- Texte du document -
Lancé en septembre dernier, le programme de l’Autorité des marchés financiers (AMF) permet aux lanceurs d’alerte de dénoncer confidentiellement des infractions par la poste ou par courriel. Des ressources sont également consacrées à l’analyse des informations soumises par l’entremise d’une ligne téléphonique d’assistance réservée aux dénonciateurs.

Si le nombre de tuyaux reçus par l’AMF depuis juin semble modeste (une trentaine de dossiers portant sur des infractions commises par des sociétés publiques lui ont été acheminés), il reste que le nouveau programme « donne de bons résultats », selon Éric René, directeur des services d’enquête à l’AMF et responsable du programme de dénonciation.

« Les dénonciations reçues nous ont permis de faire la lumière sur des informations ou même des situations que nous n’aurions jamais pu découvrir par nous-mêmes. C’est donc un outil qui s’avère utile », poursuit-il.

DES TABOUS À BRISER

Mis sur pied au début des années 2000, dans la foulée de l’affaire Enron (elle-même éventée par des dénonciateurs), les programmes de dénonciation sont aujourd’hui la norme dans la majorité des places boursières.

La pente a été abrupte, surtout dans la mesure où les dénonciateurs sont souvent perçus comme des mouchards. C’est pourquoi les programmes ontarien et québécois sont tout récents, explique Heidi Franken, cheffe du Bureau de dénonciation de la Commission des valeurs mobilières de l’Ontario (CVMO).

« Il faut notamment lancer la discussion sur l’importance de la dénonciation, qui est encore trop mal perçue », dit-elle.

Et si la crise financière des dernières années a favorisé l’essor de programmes de lanceurs d’alertes, beaucoup reste à faire pour les soutenir. Malgré l’adoption de dispositions supplémentaires, comme la loi Dodd-Franck sur les marchés financiers, plusieurs sociétés ne se privent pas de bafouer la réglementation, observe pour sa part Jane Norberg, cheffe du Bureau de dénonciation à la Securities and Exchange Commission américaine.

« Certains contrats d’emploi prévoient des sanctions pour ceux qui recevraient des paiements versés sous les auspices de la loi Dodd-Franck », déplore Jane Norberg.

À l’occasion, des dénonciateurs ont soudainement cessé de collaborer, invoquant la perte de leurs avantages sociaux ou de leur indemnité de départ s’ils dénoncent quoi que ce soit aux autorités, par exemple.

Tout n’est pas perdu cependant, puisqu’il « arrive que nous imposions des sanctions lorsqu’il est clair qu’une société entrave le travail de la SEC », poursuit Mme Norberg.

RÉCOMPENSER OU PAS?

Les risques encourus par ceux qui dénoncent des stratagèmes douteux, visant à flouer les investisseurs, incitent d’ailleurs plusieurs autorités de réglementation dans le monde à offrir des récompenses aux dénonciateurs.

C’est le cas de la CVMO, notamment. Des montants allant de 1,5 à 5 millions de dollars sont prévus au terme des enquêtes menant à des accusations.

- Consigne 1 -
Quels montants de récompense la CVMO prévoit-elle pour les dénonciateurs, selon le texte sur les lanceurs d'alerte ?
- Consigne 2 -
Recopiez, s'il vous plaît, le passage du texte sur les lanceurs d'alerte qui commence par « Mis sur pied » et se poursuit jusqu'à « des places boursières. ».
- Consigne 3 -
Reprenez la rédaction du texte sur les lanceurs d'alerte à partir de sa dernière phrase.

- Liste des données -
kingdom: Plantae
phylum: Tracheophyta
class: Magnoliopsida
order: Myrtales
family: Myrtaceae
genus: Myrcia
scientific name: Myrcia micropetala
==
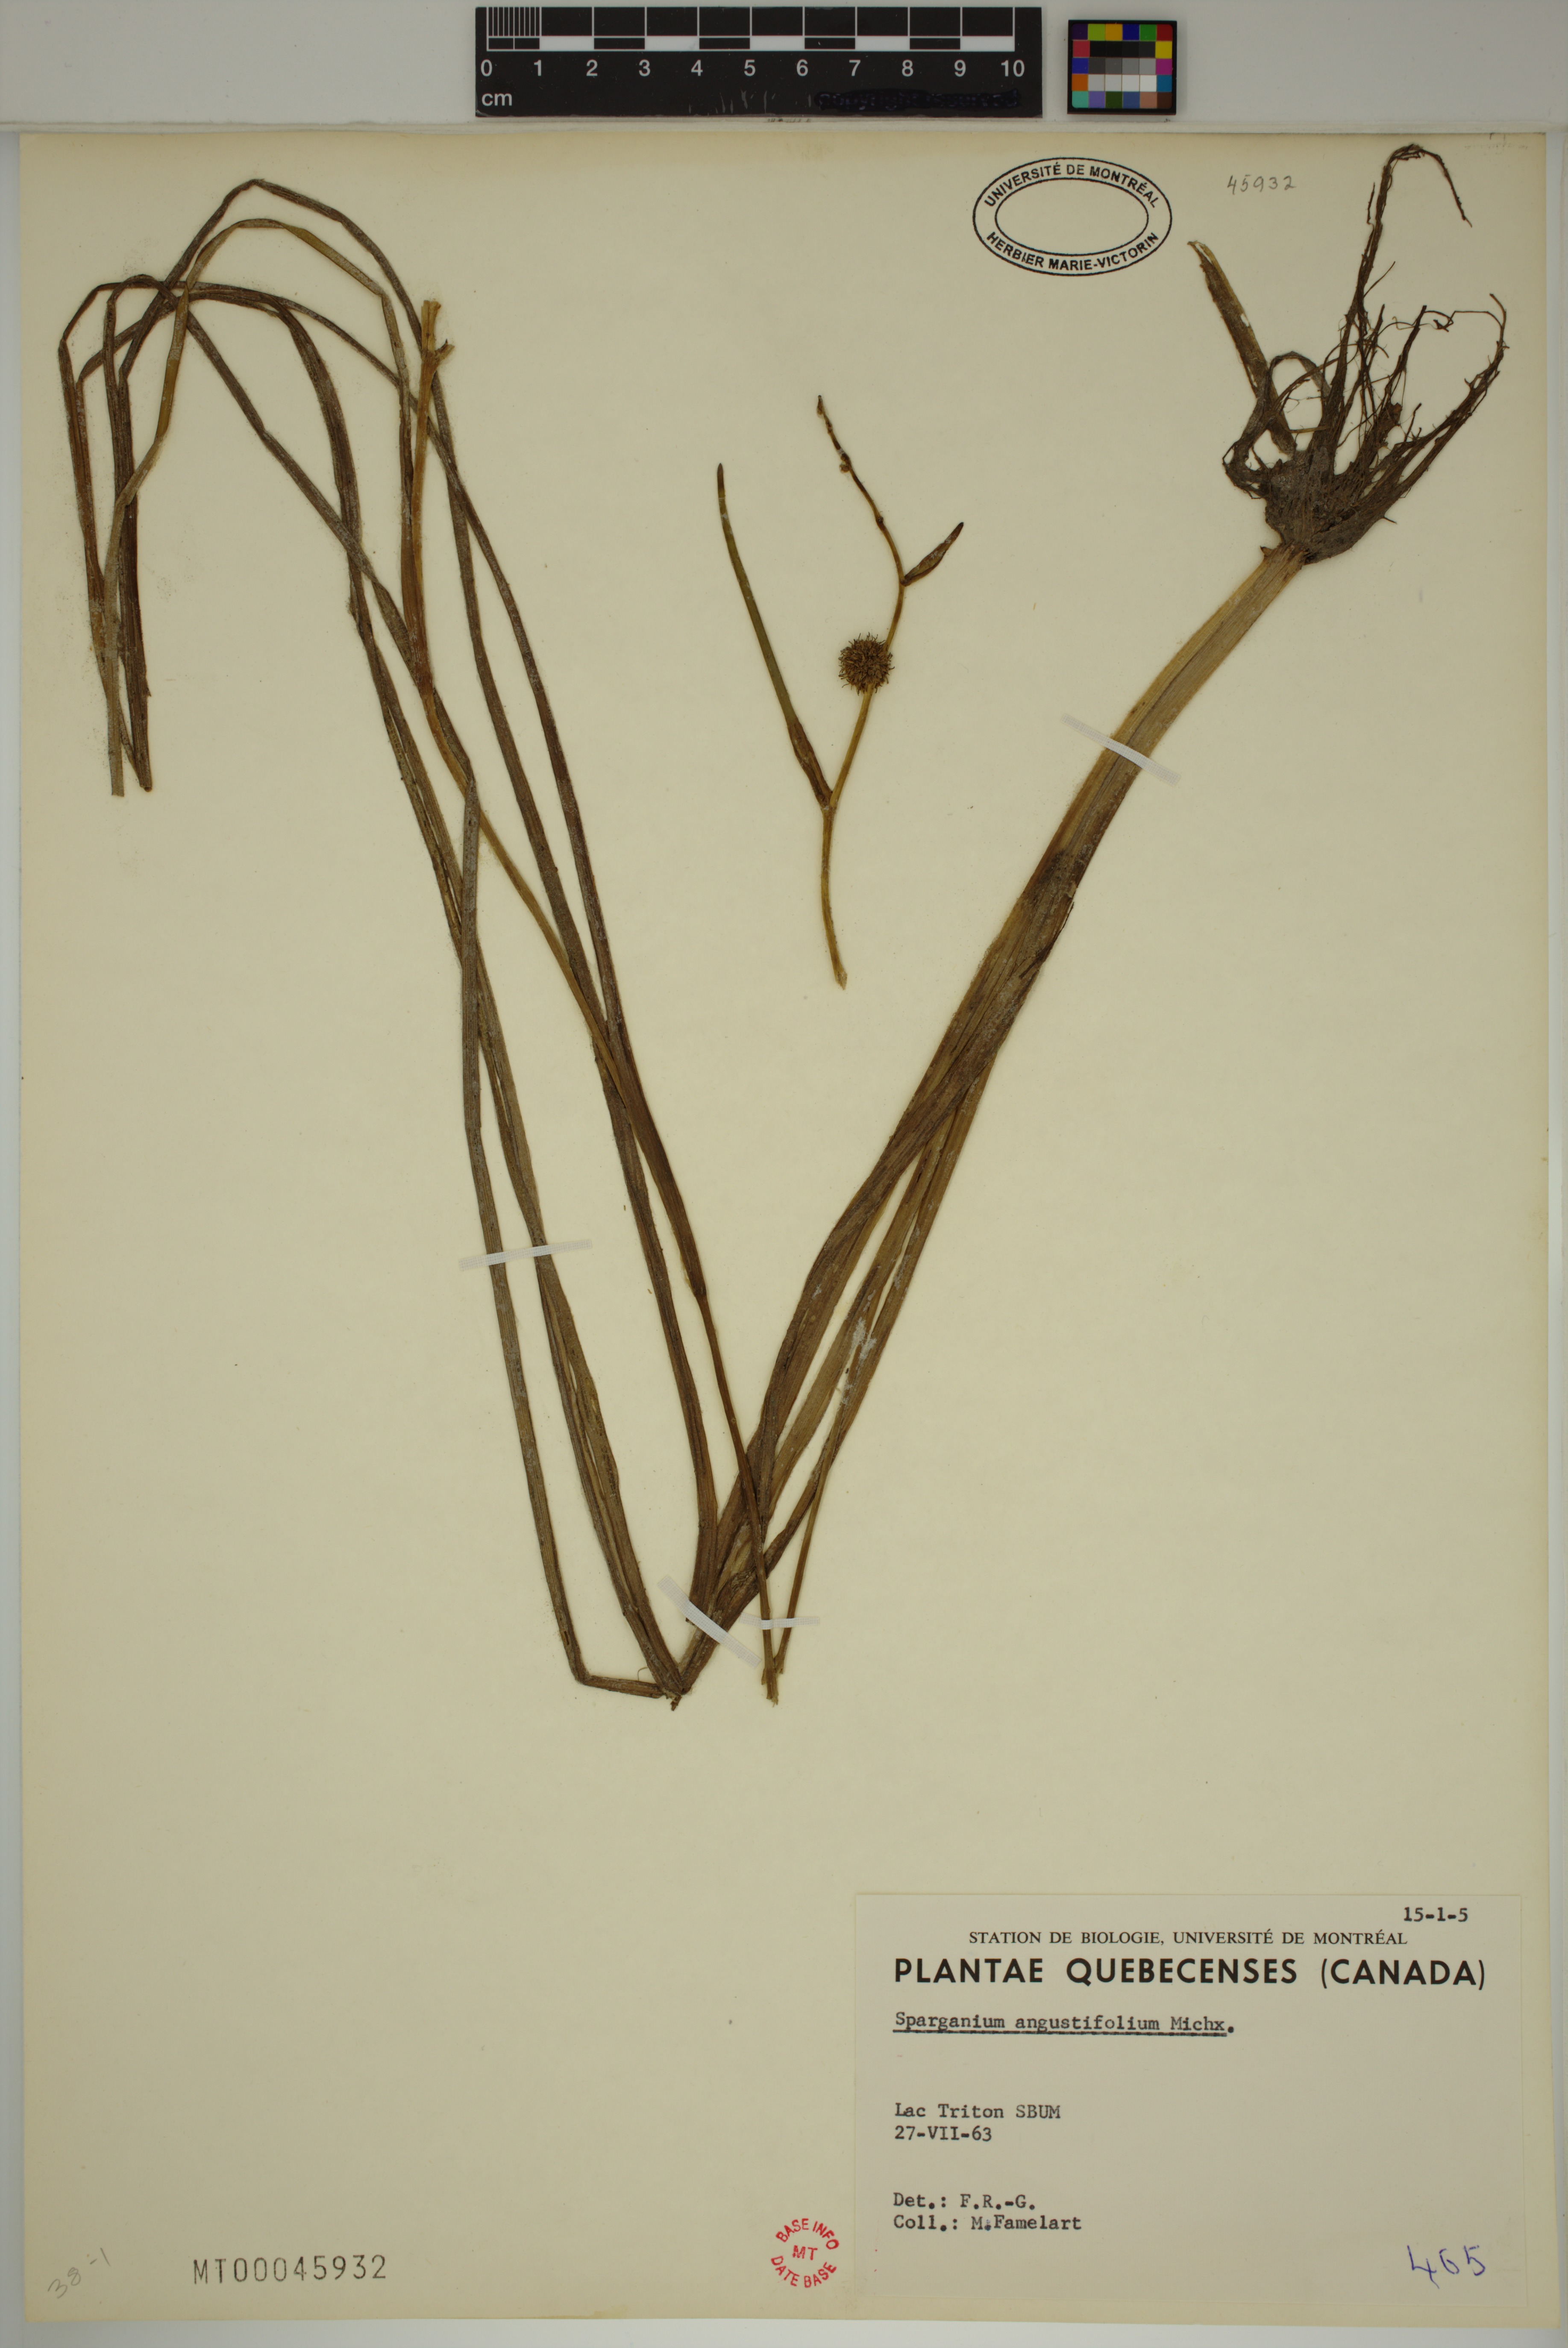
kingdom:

- Réponse 1 -
Des montants allant de 1,5 à 5 millions de dollars, au terme des enquêtes menant à des accusations.

- Réponse 2 -
Mis sur pied au début des années 2000, dans la foulée de l’affaire Enron (elle-même éventée par des dénonciateurs), les programmes de dénonciation sont aujourd’hui la norme dans la majorité des places boursières.

- Réponse 3 -
« La grande question était de savoir si cela allait en inciter plusieurs à engorger le système avec des plaintes frivoles, relate Heidi Franken. Pour l’essentiel, nous avons surtout des problèmes avec la juridiction des infractions. »

Certains dénonciateurs ne sont pas toujours au fait des zones d’intervention de la CVMO et vont dénoncer des situations qui sont du ressort du fisc, ou d’autres régulateurs.

En vertu de la Loi Dodd-Franck, la SEC peut offrir des récompenses allant de 10 à 30 % des amendes imposées aux sociétés dénoncées. Depuis 2011, 14 000 informations ont été traitées par la SEC, qui a ainsi imposé 504 M$ d’amendes et remis 346 M$ aux investisseurs victimes des stratagèmes dénoncés par les lanceurs d’alerte.

« Au total, 35 dénonciateurs se sont partagés 130 M$ », indique Jane Norberg.

Cette année, la SEC a reçu 30 % d’informations de plus que l’an dernier à propos d’infractions à la Loi sur les valeurs mobilières américaine.

PAS D’INDEMNITÉ À L’AMF

Du côté de l’AMF, on s’est finalement positionné contre la rémunération des dénonciations.

Le régulateur a comparé les programmes ontarien et américain, qui offrent des récompenses aux dénonciateurs, à ceux de l’Australie et l’Angleterre, qui ne rémunèrent pas les lanceurs d’alerte.

« On a remarqué que le simple fait d’avoir un programme structuré pour recevoir les dénonciations augmentait la qualité et l’importance », indique Éric René.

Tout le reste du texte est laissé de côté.